• What you have to do
Please set down, exactly, the line with "Page size: 1500x844." and all lines that follow it through the end of the records below.

/---

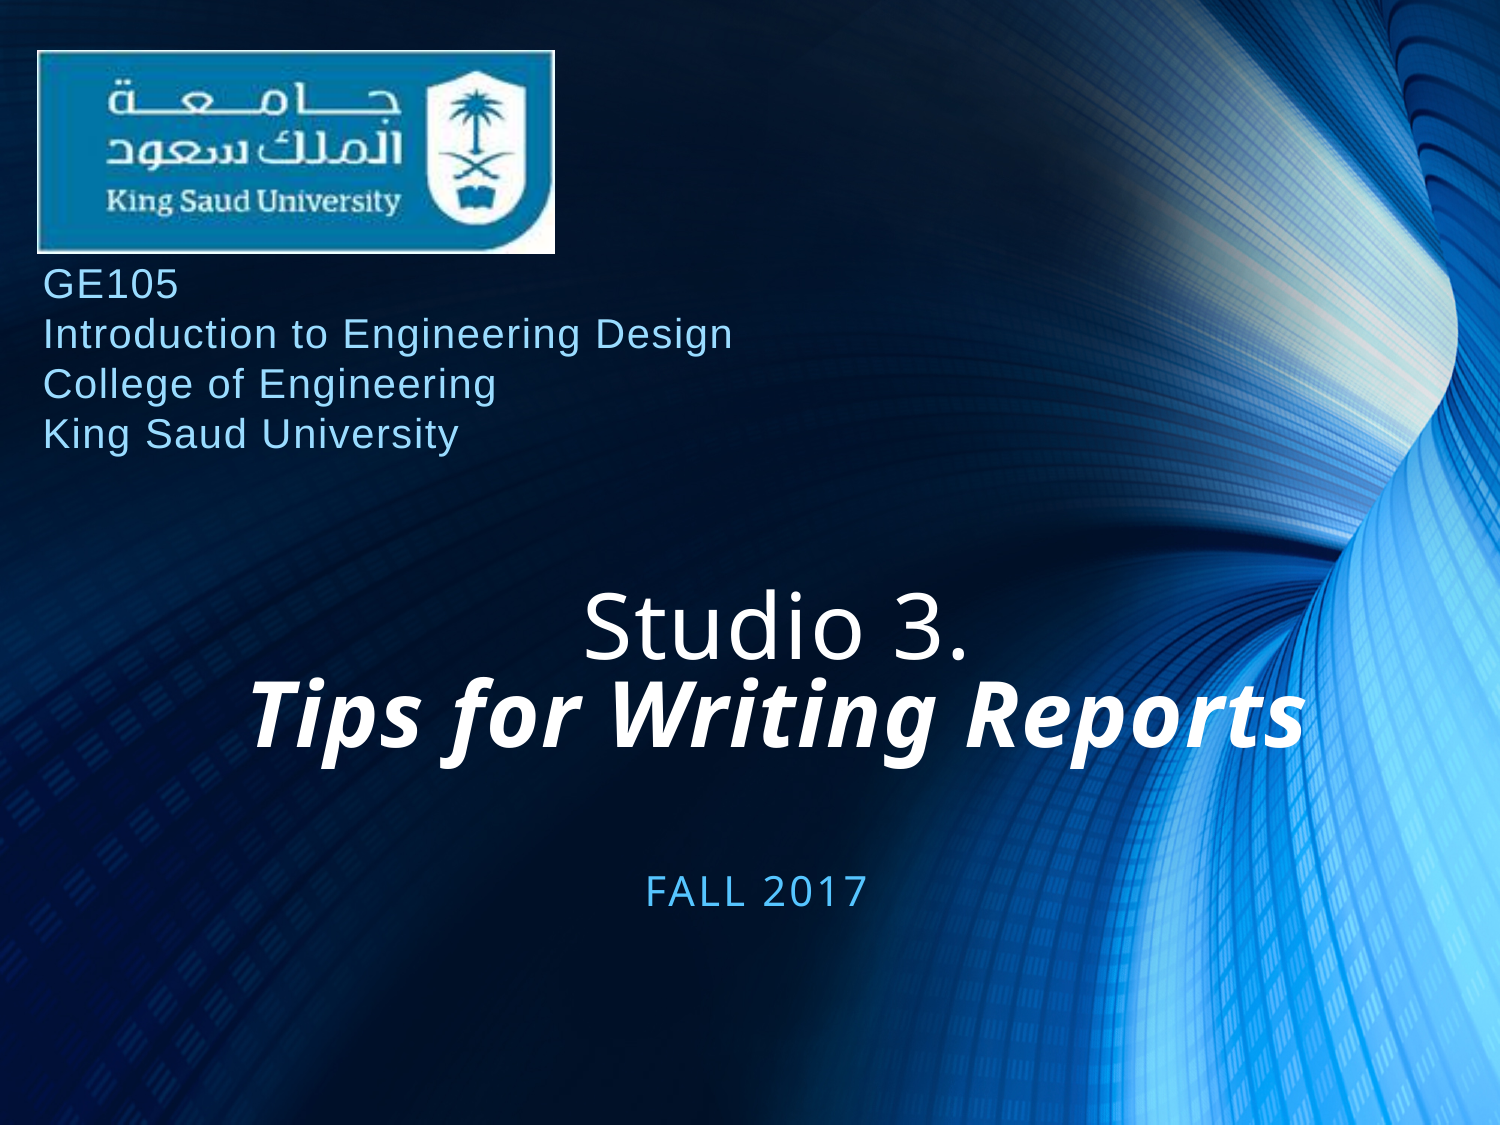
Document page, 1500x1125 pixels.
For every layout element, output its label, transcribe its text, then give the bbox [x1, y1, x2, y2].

text_box GE105 Introduction to Engineering Design College of Engineering King Saud University [27, 249, 778, 510]
picture [0, 0, 1500, 1125]
title Studio 3. Tips for Writing Reports [27, 469, 1500, 773]
subtitle FALL 2017 [112, 862, 1400, 1125]
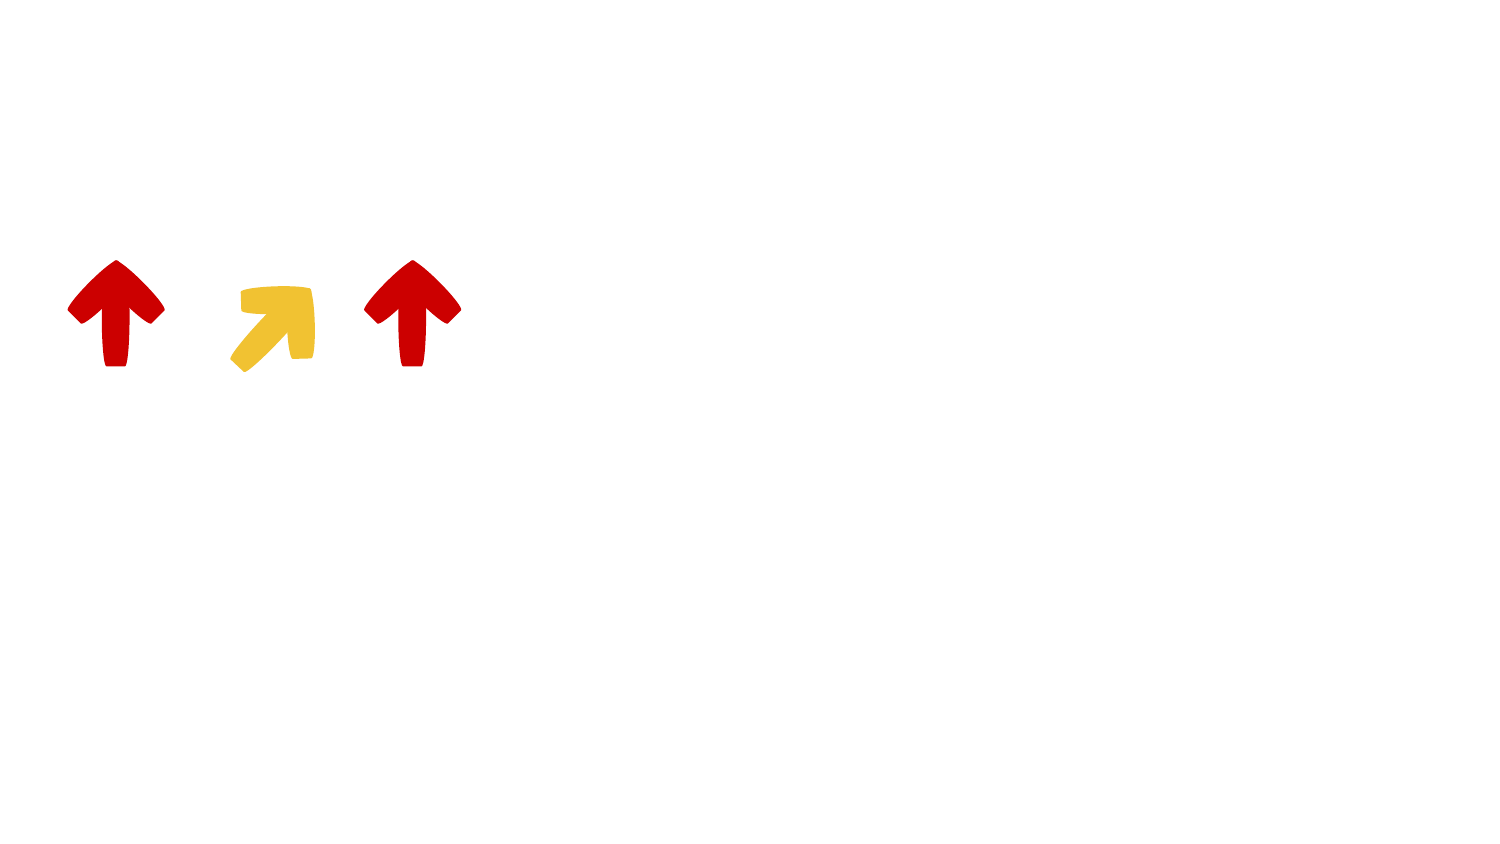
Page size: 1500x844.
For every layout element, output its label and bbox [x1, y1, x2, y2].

\---

• Your solution
Page size: 1500x844.
For every layout element, output its label and bbox [x1, y1, x2, y2].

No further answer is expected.